__EXERCISE GOAL__.
Please state how many lines in the records below contain the string "kern", and reply with the number alone.

__RECORDS TO PROCESS__.
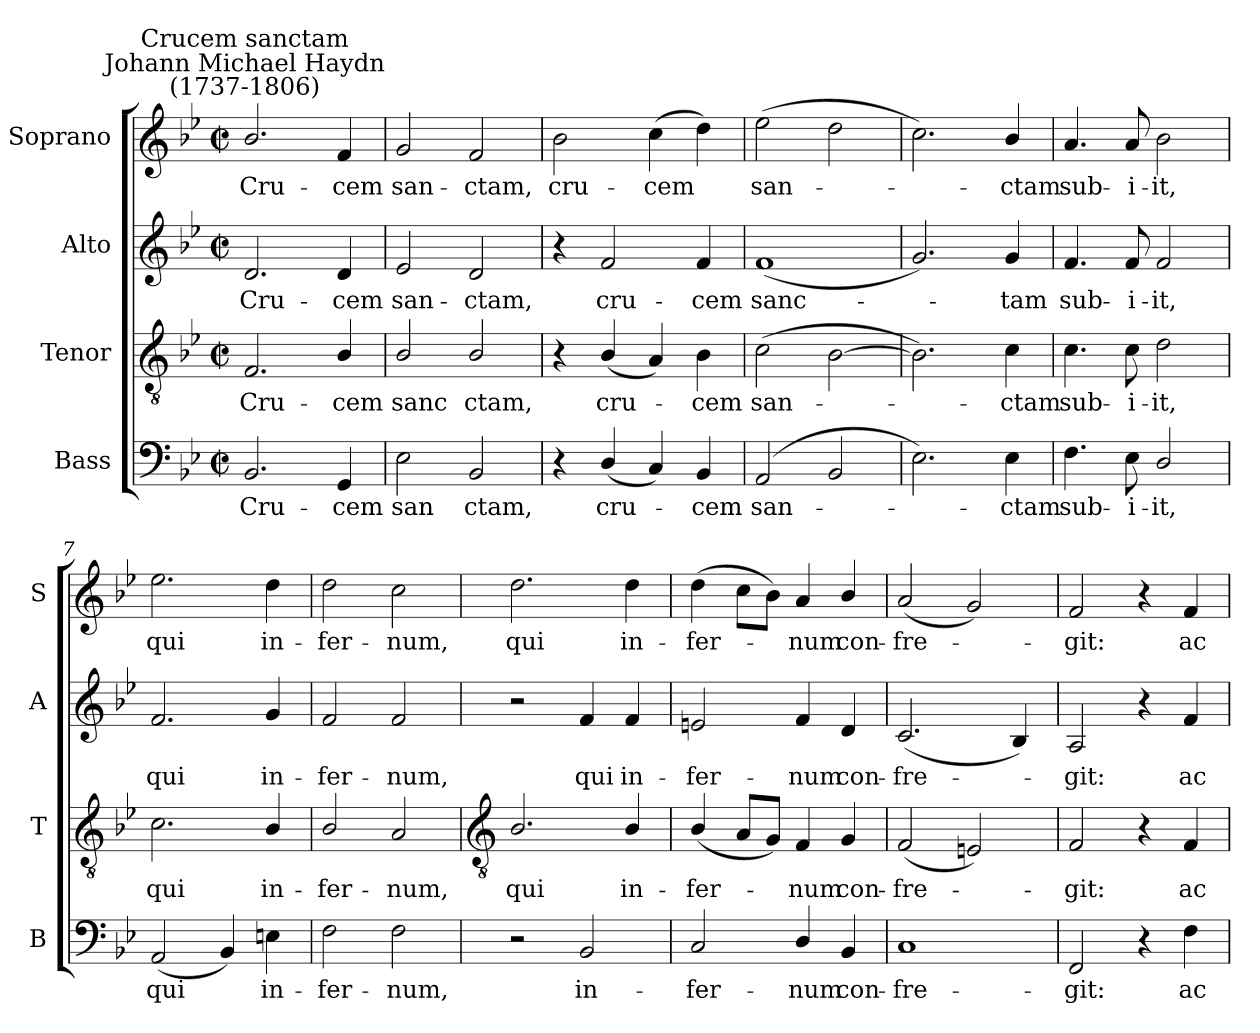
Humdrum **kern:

**kern	**text	**kern	**text	**kern	**text	**kern	**text
*part4	*part4	*part3	*part3	*part2	*part2	*part1	*part1
*staff4	*staff4	*staff3	*staff3	*staff2	*staff2	*staff1	*staff1
*I"Bass	*	*I"Tenor	*	*I"Alto	*	*I"Soprano	*
*I'B	*	*I'T	*	*I'A	*	*I'S	*
*clefF4	*	*clefGv2	*	*clefG2	*	*clefG2	*
*k[b-e-]	*	*k[b-e-]	*	*k[b-e-]	*	*k[b-e-]	*
*B-:	*	*B-:	*	*B-:	*	*B-:	*
*M2/2	*	*M2/2	*	*M2/2	*	*M2/2	*
*met(c|)	*	*met(c|)	*	*met(c|)	*	*met(c|)	*
=1	=1	=1	=1	=1	=1	=1	=1
!	!	!	!	!	!	!LO:TX:a:cj:t=Johann Michael Haydn\n(1737-1806)	!
!	!	!	!	!	!	!LO:TX:a:cj:t=Crucem sanctam	!
!	!LO:LY:b	!	!LO:LY:b	!	!LO:LY:b	!	!LO:LY:b
2.BB-	Cru-	2.F	Cru-	2.d	Cru-	2.b-/	Cru-
!	!LO:LY:b	!	!LO:LY:b	!	!LO:LY:b	!	!LO:LY:b
4GG	-cem	4B-/	-cem	4d	-cem	4f	-cem
=2	=2	=2	=2	=2	=2	=2	=2
!	!LO:LY:b	!	!LO:LY:b	!	!LO:LY:b	!	!LO:LY:b
2E-	san	2B-/	sanc	2e-	san-	2g	san-
!	!LO:LY:b	!	!LO:LY:b	!	!LO:LY:b	!	!LO:LY:b
2BB-	-ctam,	2B-/	-ctam,	2d	-ctam,	2f	-ctam,
=3	=3	=3	=3	=3	=3	=3	=3
!	!	!	!	!	!	!	!LO:LY:b
4r	.	4r	.	4r	.	2b-	cru-
!	!LO:LY:b	!	!LO:LY:b	!	!LO:LY:b	!	!
(<4D/	cru-	(<4B-/	cru-	2f	cru-	.	.
!	!	!	!	!	!	!	!LO:LY:b
4C)	.	4A)	.	.	.	(>4cc\	-cem
!	!LO:LY:b	!	!LO:LY:b	!	!LO:LY:b	!	!
4BB-	cem	4B-	cem	4f	-cem	4dd)	.
=4	=4	=4	=4	=4	=4	=4	=4
!	!LO:LY:b	!	!LO:LY:b	!	!LO:LY:b	!	!LO:LY:b
(<2AA	san-	(>2c	san-	(<1f	sanc-	(>2ee-	san-
2BB-	.	[2B-	.	.	.	2dd	.
=5	=5	=5	=5	=5	=5	=5	=5
2.E-)	.	2.B-])	.	2.g)	.	2.cc)	.
!	!LO:LY:b	!	!LO:LY:b	!	!LO:LY:b	!	!LO:LY:b
4E-	ctam	4c	ctam	4g	tam	4b-/	ctam
=6	=6	=6	=6	=6	=6	=6	=6
!	!LO:LY:b	!	!LO:LY:b	!	!LO:LY:b	!	!LO:LY:b
4.F	sub-	4.c	sub-	4.f	sub-	4.a	sub-
!	!LO:LY:b	!	!LO:LY:b	!	!LO:LY:b	!	!LO:LY:b
8E-	-i-	8c	-i-	8f	-i-	8a	-i-
!	!LO:LY:b	!	!LO:LY:b	!	!LO:LY:b	!	!LO:LY:b
2D/	-it,	2d	-it,	2f	-it,	2b-	-it,
=7	=7	=7	=7	=7	=7	=7	=7
!	!LO:LY:b	!	!LO:LY:b	!	!LO:LY:b	!	!LO:LY:b
(<2AA	qui	2.c	qui	2.f	qui	2.ee-	qui
4BB-)	.	.	.	.	.	.	.
!	!LO:LY:b	!	!LO:LY:b	!	!LO:LY:b	!	!LO:LY:b
4En	in-	4B-/	in-	4g	in-	4dd	in-
=8	=8	=8	=8	=8	=8	=8	=8
!	!LO:LY:b	!	!LO:LY:b	!	!LO:LY:b	!	!LO:LY:b
2F	-fer-	2B-/	-fer-	2f	-fer-	2dd	-fer-
!	!LO:LY:b	!	!LO:LY:b	!	!LO:LY:b	!	!LO:LY:b
2F	-num,	2A	-num,	2f	-num,	2cc	-num,
!!LO:LB:g=z
=9	=9	=9	=9	=9	=9	=9	=9
*	*	*clefGv2	*	*	*	*	*
!	!	!	!LO:LY:b	!	!	!	!LO:LY:b
2r	.	2.B-/	qui	2r	.	2.dd	qui
!	!LO:LY:b	!	!	!	!LO:LY:b	!	!
2BB-	in-	.	.	4f	qui	.	.
!	!	!	!LO:LY:b	!	!LO:LY:b	!	!LO:LY:b
.	.	4B-/	in-	4f	in-	4dd	in-
=10	=10	=10	=10	=10	=10	=10	=10
!	!LO:LY:b	!	!LO:LY:b	!	!LO:LY:b	!	!LO:LY:b
2C	-fer-	(<4B-/	-fer-	2en	-fer-	(>4dd	-fer-
.	.	8AL	.	.	.	8ccL	.
.	.	8GJ)	.	.	.	8b-J)	.
!	!LO:LY:b	!	!LO:LY:b	!	!LO:LY:b	!	!LO:LY:b
4D/	-num	4F	num	4f	-num	4a	num
!	!LO:LY:b	!	!LO:LY:b	!	!LO:LY:b	!	!LO:LY:b
4BB-	con-	4G	con-	4d	con-	4b-/	con-
=11	=11	=11	=11	=11	=11	=11	=11
!	!LO:LY:b	!	!LO:LY:b	!	!LO:LY:b	!	!LO:LY:b
1C	-fre-	(<2F	-fre-	(<2.c	-fre-	(<2a	-fre-
.	.	2En)	.	.	.	2g)	.
.	.	.	.	4B-)	.	.	.
=12	=12	=12	=12	=12	=12	=12	=12
!	!LO:LY:b	!	!LO:LY:b	!	!LO:LY:b	!	!LO:LY:b
2FF	-git:	2F	git:	2A	git:	2f	git:
4r	.	4r	.	4r	.	4r	.
!	!LO:LY:b	!	!LO:LY:b	!	!LO:LY:b	!	!LO:LY:b
4F	ac-	4F	ac-	4f	ac-	4f	ac-
=	=	=	=	=	=	=	=
*-	*-	*-	*-	*-	*-	*-	*-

__TASK OUTPUT__.
2